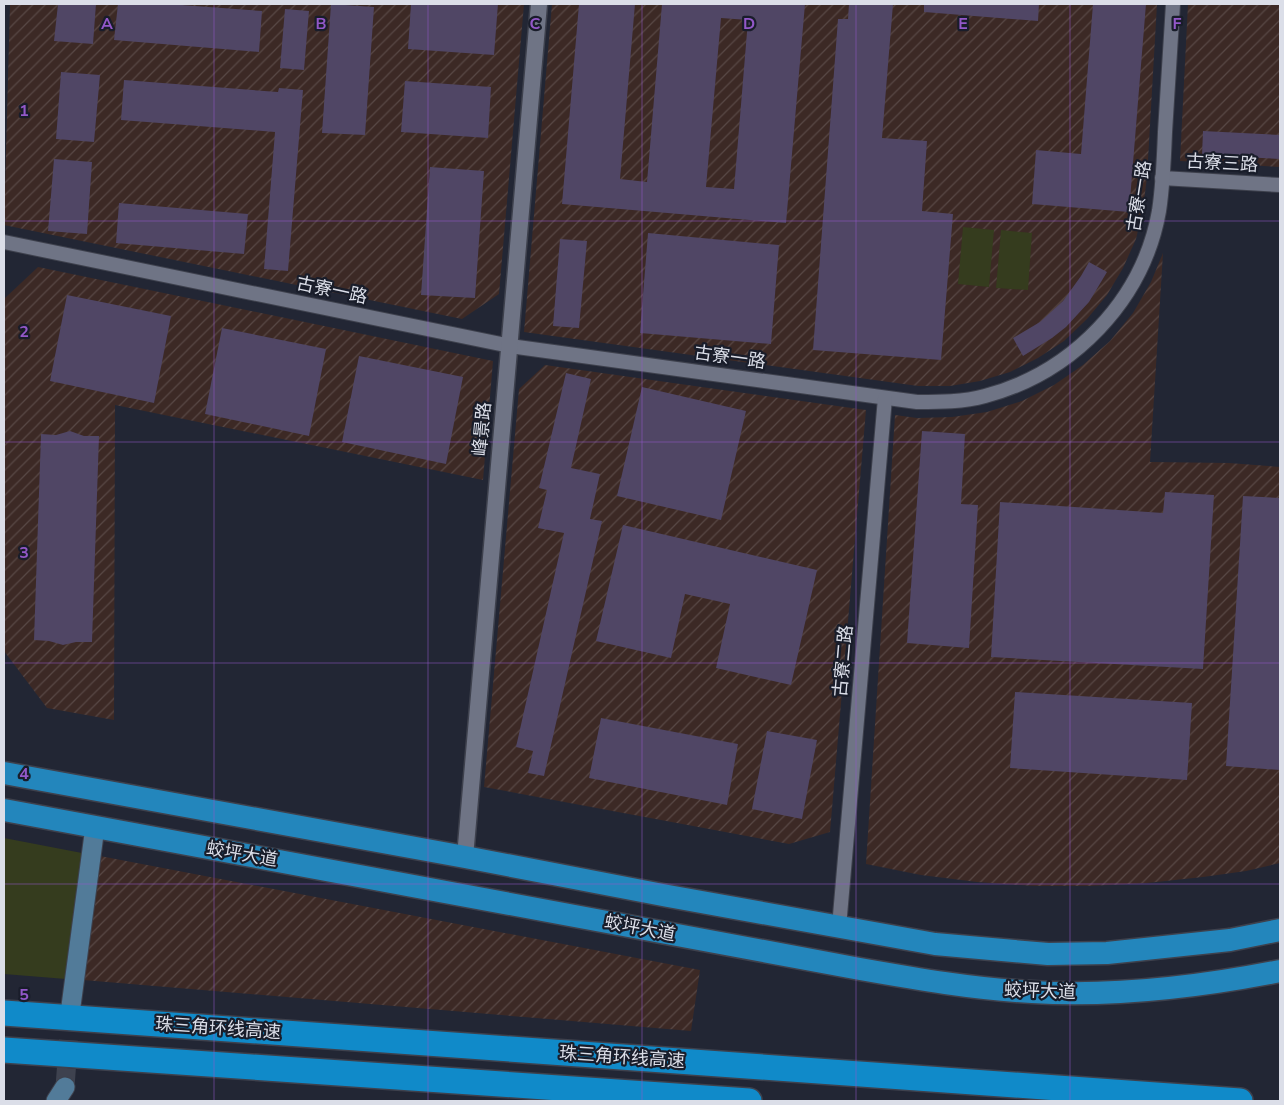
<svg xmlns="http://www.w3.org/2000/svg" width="1284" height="1105" font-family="'Nunito Sans','Noto Sans SC',sans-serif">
  <defs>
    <pattern id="industrial-furrows" width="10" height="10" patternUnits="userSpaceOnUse" patternTransform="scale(1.25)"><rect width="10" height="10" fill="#3c2925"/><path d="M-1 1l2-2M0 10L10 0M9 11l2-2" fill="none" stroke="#584845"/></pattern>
  </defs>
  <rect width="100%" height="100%" fill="#222634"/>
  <g fill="url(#industrial-furrows)">
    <path d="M10 4H524L499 294 462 319 4 225Z"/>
    <path d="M552 4H1157L1147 177 1143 209 1136 239 1123 268 1107 295 1087 319 1064 341 1038 358 1010 372 980 381 950 386H918L524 332Z"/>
    <path d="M1188 4H1280V167L1180 161Z"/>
    <path d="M1163 253 1150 462 1229 463 1280 467V863L1246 871 1203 877 1147 883 1090 886H1034L977 882 921 875 866 864 895 415 917 418 952 417 987 412 1022 401 1054 385 1083 365 1110 341 1133 313 1151 282Z"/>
    <path d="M38 267 493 361 483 480 115 405 114 720 47 708 4 651V299Z"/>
    <path d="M545 365 866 410 830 832 789 844 484 787 519 389Z"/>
    <path d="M100 856 700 970 691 1031 83 980Z"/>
  </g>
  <g fill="#353c1e">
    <path d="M963 227 994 230 989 287 958 284Z"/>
    <path d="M1001 230 1032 233 1028 290 996 288Z"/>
    <path d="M4 838 82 853 66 979 4 974Z"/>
  </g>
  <g fill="#504665" fill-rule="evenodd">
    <path d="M58 4H96L93 44 54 41Z"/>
    <path d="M118 4H168L262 11 259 52 114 40Z"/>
    <path d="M331 4 374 7 365 135 322 133Z"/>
    <path d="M411 4H498L494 55 408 49Z"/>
    <path d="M579 4H635L620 179 647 182 662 4H805L786 223 562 204ZM721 18 748 20 734 189 706 187Z"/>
    <path d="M849 4H893L882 138 927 141 922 211 953 214 941 360 813 350 838 19H848Z"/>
    <path d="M924 4H1039L1038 21 924 12Z"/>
    <path d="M1093 4H1146L1129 212 1032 204 1036 150 1081 154Z"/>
    <path d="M285 9 309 11 304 70 280 68Z"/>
    <path d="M61 72 100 75 94 142 56 139Z"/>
    <path d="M124 80 278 92 279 88 303 90 288 271 264 269 275 132 121 120Z"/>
    <path d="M405 81 491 87 488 138 401 132Z"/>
    <path d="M1203 131 1280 135V159L1202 155Z"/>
    <path d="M54 159 92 162 87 234 48 231Z"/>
    <path d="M430 167 484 171 475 298 421 295Z"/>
    <path d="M119 203 248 214 244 254 116 243Z"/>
    <path d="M648 233 779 245 771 344 640 333Z"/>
    <path d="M560 239 587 241 579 328 553 326Z"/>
    <path d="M1089 262 1107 272 1089 302 1066 327 1052 338 1023 356 1013 338 1040 322 1063 301 1081 276Z"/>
    <path d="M67 295 171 316 154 403 50 381Z"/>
    <path d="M222 328 326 349 309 436 205 414Z"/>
    <path d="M359 356 463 377 446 464 342 442Z"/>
    <path d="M566 373 591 379 571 468 600 474 590 519 602 521 544 776 528 773 533 751 516 747 564 533 538 528 547 490 539 488Z"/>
    <path d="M642 387 746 411 721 520 617 496Z"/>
    <path d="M70 431 84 436H99L92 642H76L63 645 49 641 34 640 41 434 56 435Z"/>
    <path d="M922 431 965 434 961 504 978 505 969 648 907 643Z"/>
    <path d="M1165 492 1214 495 1203 669 991 657 1000 502 1163 513Z"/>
    <path d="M1243 496 1280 498V770L1226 766Z"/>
    <path d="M623 525 817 570 791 685 716 668 730 604 685 594 671 658 596 641Z"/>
    <path d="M1015 692 1192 703 1187 780 1010 768Z"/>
    <path d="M601 718 738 744 727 805 589 778Z"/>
    <path d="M767 731 817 740 802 819 752 809Z"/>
  </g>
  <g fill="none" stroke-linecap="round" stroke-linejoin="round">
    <path stroke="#3e424f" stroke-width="19" stroke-dasharray="19 9" stroke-linecap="butt" d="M65 1087 71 1006"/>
    <g stroke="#3e414d" stroke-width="16">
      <g id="minor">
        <path d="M1162 178 1280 185"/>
        <path d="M4 242 510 346 917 402C940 402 963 402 985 396 1072 373 1143 301 1159 211 1163 185 1164 158 1165 132 1168 89 1170 46 1173 4"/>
        <path d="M839 927 885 398"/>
      </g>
    </g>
    <g stroke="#3e414d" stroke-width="19">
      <path id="tertiary" d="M465 857 539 4"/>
    </g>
    <g stroke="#3e414d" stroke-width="21">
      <g id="secondary">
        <path d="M71 1006 95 827"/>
        <path d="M56 1101 65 1087"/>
      </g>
    </g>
    <g stroke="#3e414d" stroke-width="25">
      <g id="trunk">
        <path d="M4 773 465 857 668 896 935 944 1048 954 1107 953 1230 940 1280 930"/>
        <path d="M4 810 860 969C917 979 974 989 1032 992 1115 997 1199 987 1280 971"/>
      </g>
    </g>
    <g stroke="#3e414d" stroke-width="28">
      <g id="motorway">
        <path d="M4 1013 1240 1101"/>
        <path d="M4 1050 749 1101"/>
      </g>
    </g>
    <use href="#minor" stroke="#6f7485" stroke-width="14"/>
    <use href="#tertiary" stroke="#6f7485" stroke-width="16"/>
    <use href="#secondary" stroke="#527b99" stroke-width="19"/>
    <use href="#trunk" stroke="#2386bc" stroke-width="22"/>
    <use href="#motorway" stroke="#108ac9" stroke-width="25"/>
  </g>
  <path fill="none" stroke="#9358c9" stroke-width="1" stroke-opacity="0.55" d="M214 4V1101M428 4V1101M642 4V1101M856 4V1101M1070 4V1101M4 221H1280M4 442H1280M4 663H1280M4 884H1280"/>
  <g text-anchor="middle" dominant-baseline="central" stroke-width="4.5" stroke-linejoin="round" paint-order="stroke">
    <g font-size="18" fill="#dbdee8" stroke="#191d2a">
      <text transform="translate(1222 163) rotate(3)">古寮三路</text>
      <text transform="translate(1139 196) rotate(-81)">古寮一路</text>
      <text transform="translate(332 290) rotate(12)">古寮一路</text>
      <text transform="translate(730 357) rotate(8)">古寮一路</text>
      <text transform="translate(482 429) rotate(-85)">峰景路</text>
      <text transform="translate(843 661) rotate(-85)">古寮二路</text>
      <text transform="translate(242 854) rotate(10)">蛟坪大道</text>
      <text transform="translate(640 928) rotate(11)">蛟坪大道</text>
      <text transform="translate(1040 991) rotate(2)">蛟坪大道</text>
      <text transform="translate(218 1028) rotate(4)">珠三角环线高速</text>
      <text transform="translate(622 1057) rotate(4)">珠三角环线高速</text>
    </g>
  </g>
  <g font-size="16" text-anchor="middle" font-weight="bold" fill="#9358c9" stroke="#191d2a" stroke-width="4.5" stroke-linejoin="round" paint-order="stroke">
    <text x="107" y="29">A</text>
    <text x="321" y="29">B</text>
    <text x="535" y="29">C</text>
    <text x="749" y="29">D</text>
    <text x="963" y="29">E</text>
    <text x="1177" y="29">F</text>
    <text x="24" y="116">1</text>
    <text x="24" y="337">2</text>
    <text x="24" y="558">3</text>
    <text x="24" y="779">4</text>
    <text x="24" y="1000">5</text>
  </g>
  <rect width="1284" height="1105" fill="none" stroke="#dbdee8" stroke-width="10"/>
</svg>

Action item
The reply has to reproduce every line above verbatim and contain no pictures.

Task answer
<svg xmlns="http://www.w3.org/2000/svg" width="1284" height="1105" font-family="'Nunito Sans','Noto Sans SC',sans-serif">
  <defs>
    <pattern id="industrial-furrows" width="10" height="10" patternUnits="userSpaceOnUse" patternTransform="scale(1.25)"><rect width="10" height="10" fill="#3c2925"/><path d="M-1 1l2-2M0 10L10 0M9 11l2-2" fill="none" stroke="#584845"/></pattern>
  </defs>
  <rect width="100%" height="100%" fill="#222634"/>
  <g fill="url(#industrial-furrows)">
    <path d="M10 4H524L499 294 462 319 4 225Z"/>
    <path d="M552 4H1157L1147 177 1143 209 1136 239 1123 268 1107 295 1087 319 1064 341 1038 358 1010 372 980 381 950 386H918L524 332Z"/>
    <path d="M1188 4H1280V167L1180 161Z"/>
    <path d="M1163 253 1150 462 1229 463 1280 467V863L1246 871 1203 877 1147 883 1090 886H1034L977 882 921 875 866 864 895 415 917 418 952 417 987 412 1022 401 1054 385 1083 365 1110 341 1133 313 1151 282Z"/>
    <path d="M38 267 493 361 483 480 115 405 114 720 47 708 4 651V299Z"/>
    <path d="M545 365 866 410 830 832 789 844 484 787 519 389Z"/>
    <path d="M100 856 700 970 691 1031 83 980Z"/>
  </g>
  <g fill="#353c1e">
    <path d="M963 227 994 230 989 287 958 284Z"/>
    <path d="M1001 230 1032 233 1028 290 996 288Z"/>
    <path d="M4 838 82 853 66 979 4 974Z"/>
  </g>
  <g fill="#504665" fill-rule="evenodd">
    <path d="M58 4H96L93 44 54 41Z"/>
    <path d="M118 4H168L262 11 259 52 114 40Z"/>
    <path d="M331 4 374 7 365 135 322 133Z"/>
    <path d="M411 4H498L494 55 408 49Z"/>
    <path d="M579 4H635L620 179 647 182 662 4H805L786 223 562 204ZM721 18 748 20 734 189 706 187Z"/>
    <path d="M849 4H893L882 138 927 141 922 211 953 214 941 360 813 350 838 19H848Z"/>
    <path d="M924 4H1039L1038 21 924 12Z"/>
    <path d="M1093 4H1146L1129 212 1032 204 1036 150 1081 154Z"/>
    <path d="M285 9 309 11 304 70 280 68Z"/>
    <path d="M61 72 100 75 94 142 56 139Z"/>
    <path d="M124 80 278 92 279 88 303 90 288 271 264 269 275 132 121 120Z"/>
    <path d="M405 81 491 87 488 138 401 132Z"/>
    <path d="M1203 131 1280 135V159L1202 155Z"/>
    <path d="M54 159 92 162 87 234 48 231Z"/>
    <path d="M430 167 484 171 475 298 421 295Z"/>
    <path d="M119 203 248 214 244 254 116 243Z"/>
    <path d="M648 233 779 245 771 344 640 333Z"/>
    <path d="M560 239 587 241 579 328 553 326Z"/>
    <path d="M1089 262 1107 272 1089 302 1066 327 1052 338 1023 356 1013 338 1040 322 1063 301 1081 276Z"/>
    <path d="M67 295 171 316 154 403 50 381Z"/>
    <path d="M222 328 326 349 309 436 205 414Z"/>
    <path d="M359 356 463 377 446 464 342 442Z"/>
    <path d="M566 373 591 379 571 468 600 474 590 519 602 521 544 776 528 773 533 751 516 747 564 533 538 528 547 490 539 488Z"/>
    <path d="M642 387 746 411 721 520 617 496Z"/>
    <path d="M70 431 84 436H99L92 642H76L63 645 49 641 34 640 41 434 56 435Z"/>
    <path d="M922 431 965 434 961 504 978 505 969 648 907 643Z"/>
    <path d="M1165 492 1214 495 1203 669 991 657 1000 502 1163 513Z"/>
    <path d="M1243 496 1280 498V770L1226 766Z"/>
    <path d="M623 525 817 570 791 685 716 668 730 604 685 594 671 658 596 641Z"/>
    <path d="M1015 692 1192 703 1187 780 1010 768Z"/>
    <path d="M601 718 738 744 727 805 589 778Z"/>
    <path d="M767 731 817 740 802 819 752 809Z"/>
  </g>
  <g fill="none" stroke-linecap="round" stroke-linejoin="round">
    <path stroke="#3e424f" stroke-width="19" stroke-dasharray="19 9" stroke-linecap="butt" d="M65 1087 71 1006"/>
    <g stroke="#3e414d" stroke-width="16">
      <g id="minor">
        <path d="M1162 178 1280 185"/>
        <path d="M4 242 510 346 917 402C940 402 963 402 985 396 1072 373 1143 301 1159 211 1163 185 1164 158 1165 132 1168 89 1170 46 1173 4"/>
        <path d="M839 927 885 398"/>
      </g>
    </g>
    <g stroke="#3e414d" stroke-width="19">
      <path id="tertiary" d="M465 857 539 4"/>
    </g>
    <g stroke="#3e414d" stroke-width="21">
      <g id="secondary">
        <path d="M71 1006 95 827"/>
        <path d="M56 1101 65 1087"/>
      </g>
    </g>
    <g stroke="#3e414d" stroke-width="25">
      <g id="trunk">
        <path d="M4 773 465 857 668 896 935 944 1048 954 1107 953 1230 940 1280 930"/>
        <path d="M4 810 860 969C917 979 974 989 1032 992 1115 997 1199 987 1280 971"/>
      </g>
    </g>
    <g stroke="#3e414d" stroke-width="28">
      <g id="motorway">
        <path d="M4 1013 1240 1101"/>
        <path d="M4 1050 749 1101"/>
      </g>
    </g>
    <use href="#minor" stroke="#6f7485" stroke-width="14"/>
    <use href="#tertiary" stroke="#6f7485" stroke-width="16"/>
    <use href="#secondary" stroke="#527b99" stroke-width="19"/>
    <use href="#trunk" stroke="#2386bc" stroke-width="22"/>
    <use href="#motorway" stroke="#108ac9" stroke-width="25"/>
  </g>
  <path fill="none" stroke="#9358c9" stroke-width="1" stroke-opacity="0.55" d="M214 4V1101M428 4V1101M642 4V1101M856 4V1101M1070 4V1101M4 221H1280M4 442H1280M4 663H1280M4 884H1280"/>
  <g text-anchor="middle" dominant-baseline="central" stroke-width="4.5" stroke-linejoin="round" paint-order="stroke">
    <g font-size="18" fill="#dbdee8" stroke="#191d2a">
      <text transform="translate(1222 163) rotate(3)">古寮三路</text>
      <text transform="translate(1139 196) rotate(-81)">古寮一路</text>
      <text transform="translate(332 290) rotate(12)">古寮一路</text>
      <text transform="translate(730 357) rotate(8)">古寮一路</text>
      <text transform="translate(482 429) rotate(-85)">峰景路</text>
      <text transform="translate(843 661) rotate(-85)">古寮二路</text>
      <text transform="translate(242 854) rotate(10)">蛟坪大道</text>
      <text transform="translate(640 928) rotate(11)">蛟坪大道</text>
      <text transform="translate(1040 991) rotate(2)">蛟坪大道</text>
      <text transform="translate(218 1028) rotate(4)">珠三角环线高速</text>
      <text transform="translate(622 1057) rotate(4)">珠三角环线高速</text>
    </g>
  </g>
  <g font-size="16" text-anchor="middle" font-weight="bold" fill="#9358c9" stroke="#191d2a" stroke-width="4.5" stroke-linejoin="round" paint-order="stroke">
    <text x="107" y="29">A</text>
    <text x="321" y="29">B</text>
    <text x="535" y="29">C</text>
    <text x="749" y="29">D</text>
    <text x="963" y="29">E</text>
    <text x="1177" y="29">F</text>
    <text x="24" y="116">1</text>
    <text x="24" y="337">2</text>
    <text x="24" y="558">3</text>
    <text x="24" y="779">4</text>
    <text x="24" y="1000">5</text>
  </g>
  <rect width="1284" height="1105" fill="none" stroke="#dbdee8" stroke-width="10"/>
</svg>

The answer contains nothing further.